Clark, who has been shooting in Wichita for 25 years, will remain in his Delano space until he moves July 16.

“I look forward to the future,” he says. “This is going to be fun.”

 

Chapter 13 bankruptcy trustee Laurie Williams to move to the Garvey Center

WICHITA — Reluctantly, Chapter 13 bankruptcy trustee Laurie Williams has to move her office.

“When I moved here, I really had hoped to not have to move again,” she says of her 2,300 square feet at 225 N. Market.

“I love this space and its proximity to my courthouse, but my caseload has grown, and I’m just out of room.”

Williams is moving her office to 5,800 square feet at the R.H. Garvey Building at 300 W. Douglas.

The new office will allow for more files and employees.

Williams, who makes recommendations on whether Chapiter 13 plans should be approved and then administers them, has almost 2,900 cases.

Currently, she has 12 employees.

“I hope to add two more,” she says.

Larry Weber represented the Garvey Center in the deal, and Patrick Ahern of Grubb & Ellis/Martens Commercial Group represented Williams.

The new office will be ready in late summer.

Dream Catchers Case Management to move to the Garvey Center

WICHITA — Dream Catchers Case Management has signed a new lease with the Garvey Center.

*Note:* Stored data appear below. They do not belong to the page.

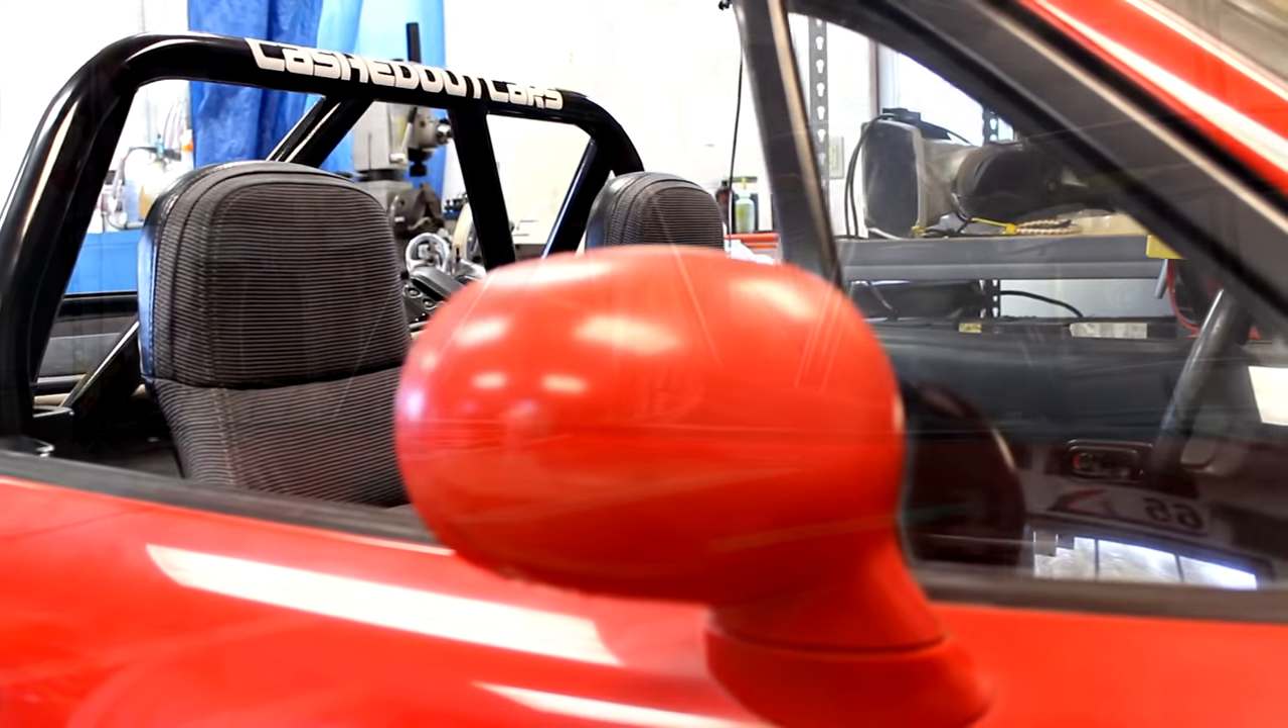Now your roll bar is completely installed. Here are some shots of my finished bar.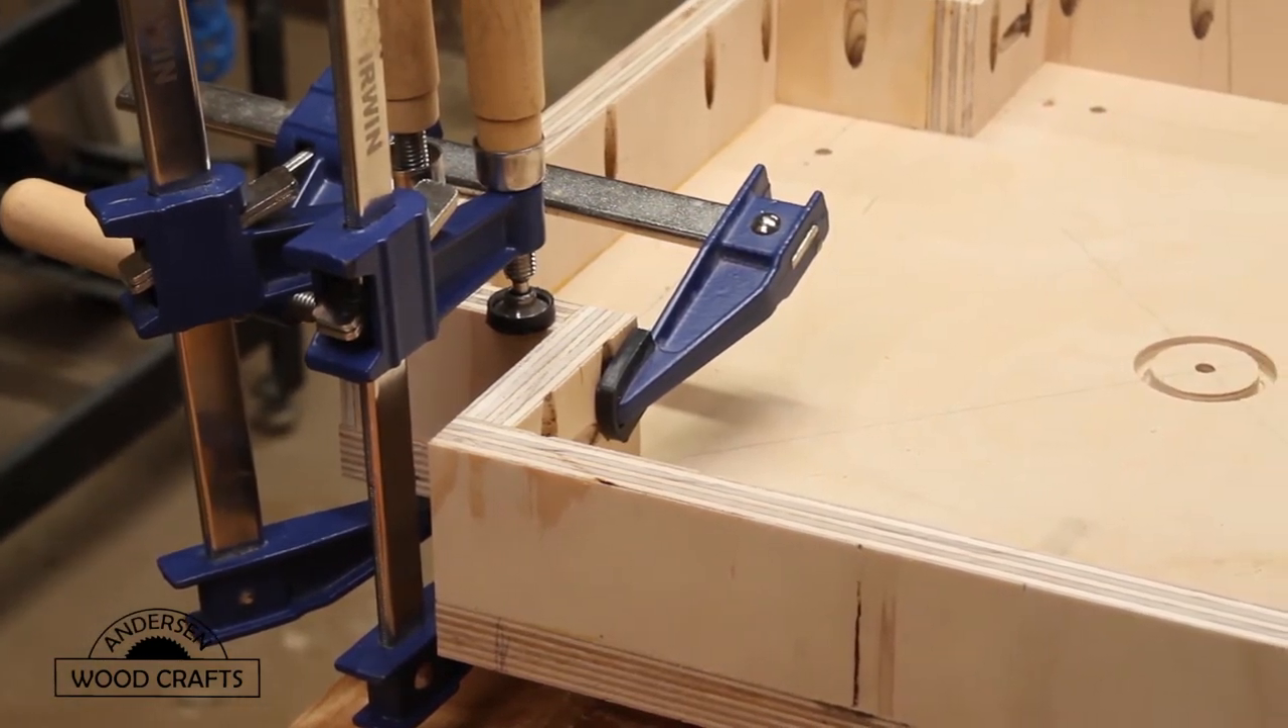Now the sides of the base are complete. Just waiting for this last piece to dry.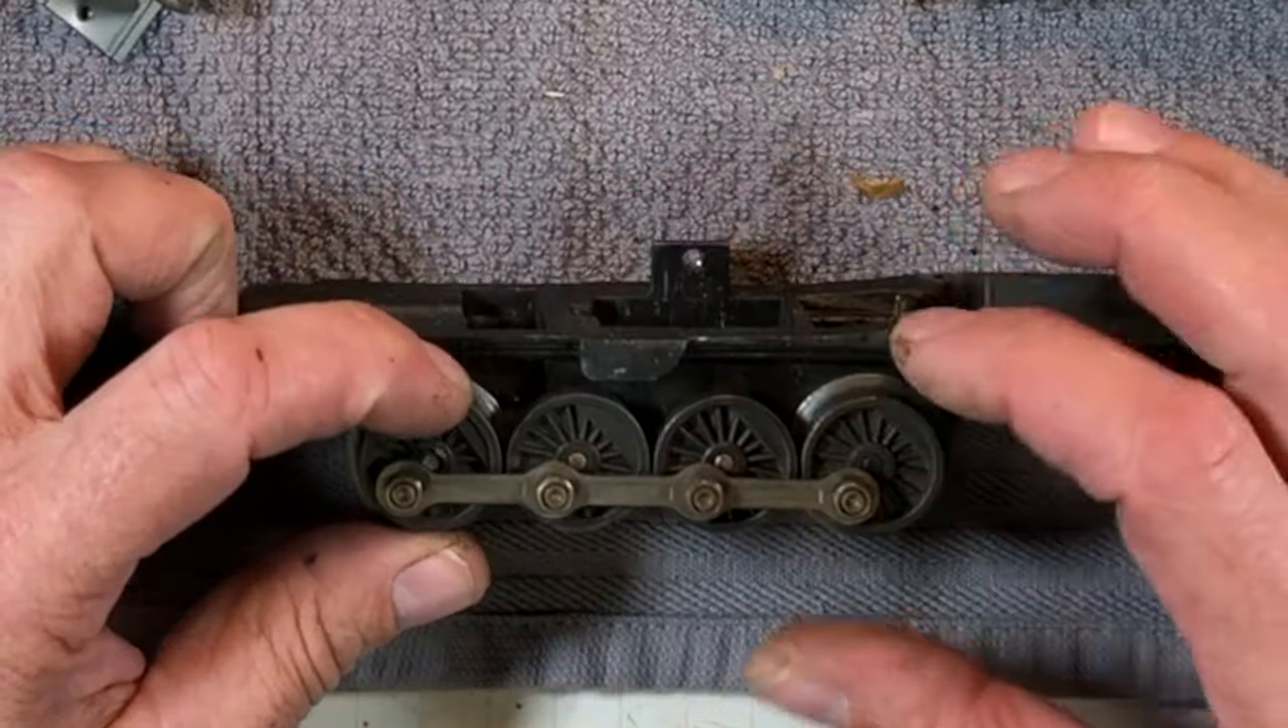And there is our stripped out chassis.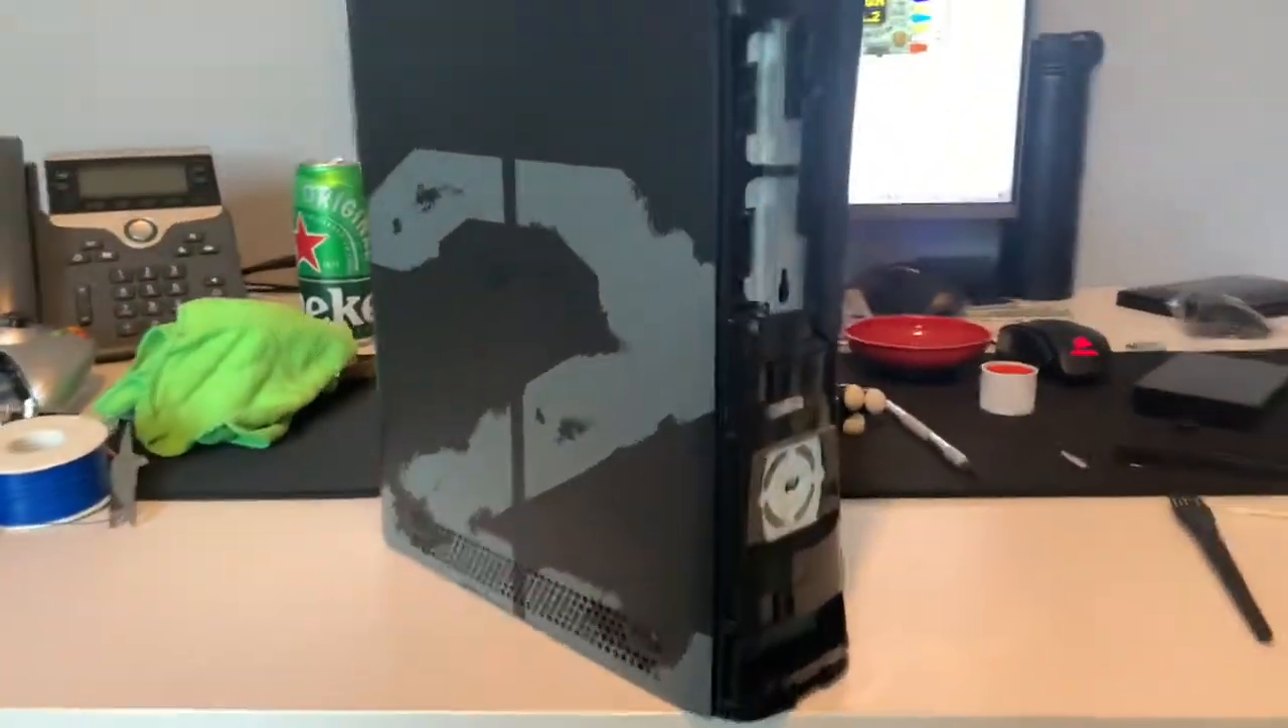Right, the console's now back together. And I've got all the main bits on apart from the front fascia.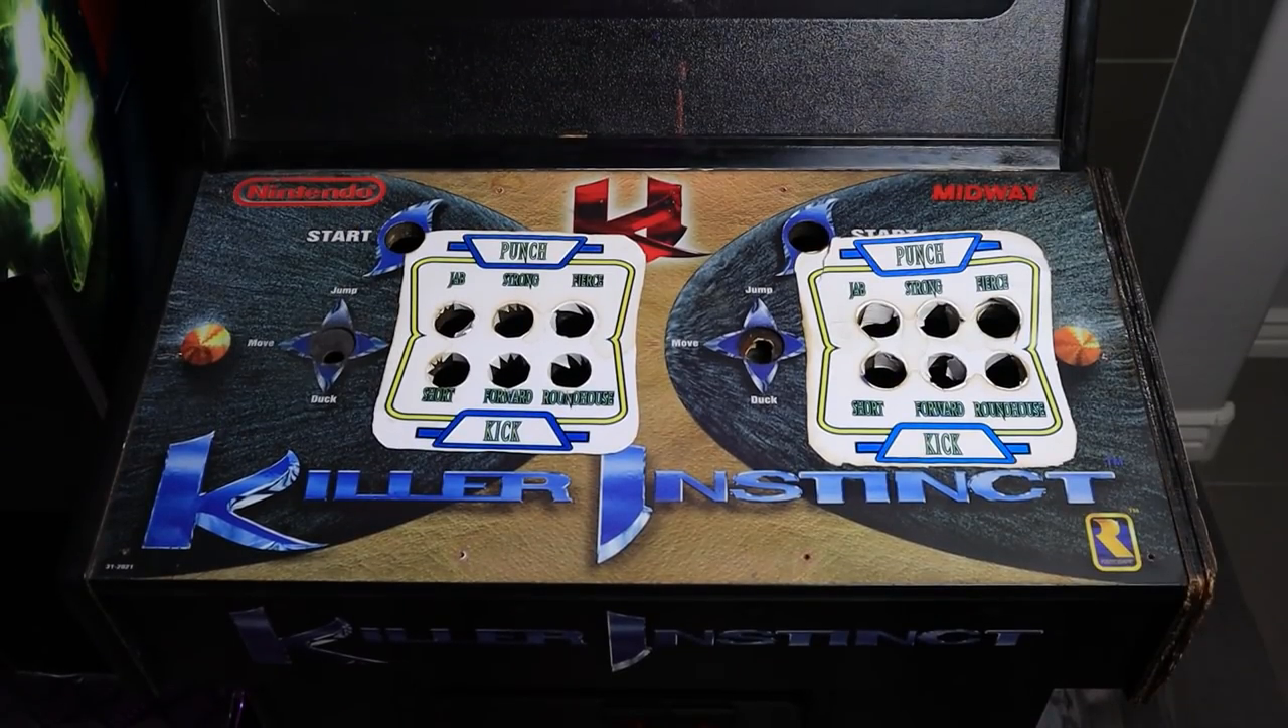All right, so we got all the buttons and the joysticks off, and like I said, I think we might be able to salvage, which I'm stoked about.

“We provide case management services for people with intellectual and developmental disabilities,” says president Kathleen Blackburn.

Dream Catchers has been in Broadway Plaza but is moving for more space. Its new office will be about 800 square feet.

Blackburn says the Garvey Center made sense for several reasons, including parking, being centrally located and having a health club.

Larry Weber of Builders Inc. handled the deal for the Garvey Center, and Tony Utter of Utter Commercial Real Estate represented Dream Catchers.

Robert Eyster purchases the former Protection One building with plans for new residential and commercial development

WICHITA — It’s getting to the point you can’t call Robert Eyster and Michael Ramsey nascent developers any longer.

Eyster has purchased the former Protection One building at the northwest corner of First and Market, which makes the sixth downtown property he’s bought to redevelop in less than a year.

“In the process of looking for buildings that have kind of been neglected or buildings that are too big or too small for people . . . we’ve looked at probably all the buildings downtown,” Ramsey said.

That’s how they found the 7-story, 171,000-square-foot Protection One building, which the former Kansas Gas and Electric Co. built in 1953.

“That building has got some very dynamic bones to it,” Ramsey said. “It just spoke to us.”

He and Eyster are renaming the building the Lux and creating luxury apartments and possible condos along with commercial on the first two floors.

“It sounds like a really exciting development,” said Patrick Ahern of Grubb & Ellis/Martens Commercial Group, who was one of the agents who handled the deal.

Ahern, who specializes in downtown properties, said, “More people living downtown will attract more retail and give more vibrance to downtown and that area in particular.”

He said the sale of that much Class B downtown property “potentially helps the market because it’s less space for other buildings to compete with.”

Ahern and Steve Martens represented Protection One, and Marty Gilchrist and Grant Tidemann of J.P. Weigand & Sons represented Eyster.

Eyster has already purchased and is redeveloping the former Zelman building, the Board of Trade building, Victoria Park Apartments, the two-story building at 100 S. Market and Kelly Donham’s former property on Douglas between Main and Market.

With the help of Kansas City, Mo., architect El Dorado Inc., which designed the Finn Lofts on Commerce Street, Eyster and Ramsey hope to use a lot of the 1950s architectural elements already in the mid-century modern building. That includes light fixtures, door knobs and railings.

“They have actually cataloged everything they could in the KGE building in the hopes we . . . could repurpose those elements,” Ramsey said.

Farha Construction is the contractor and Builders Inc. is managing the building.

“This is really going to be a unique facility,” said Larry Weber of Builders Inc.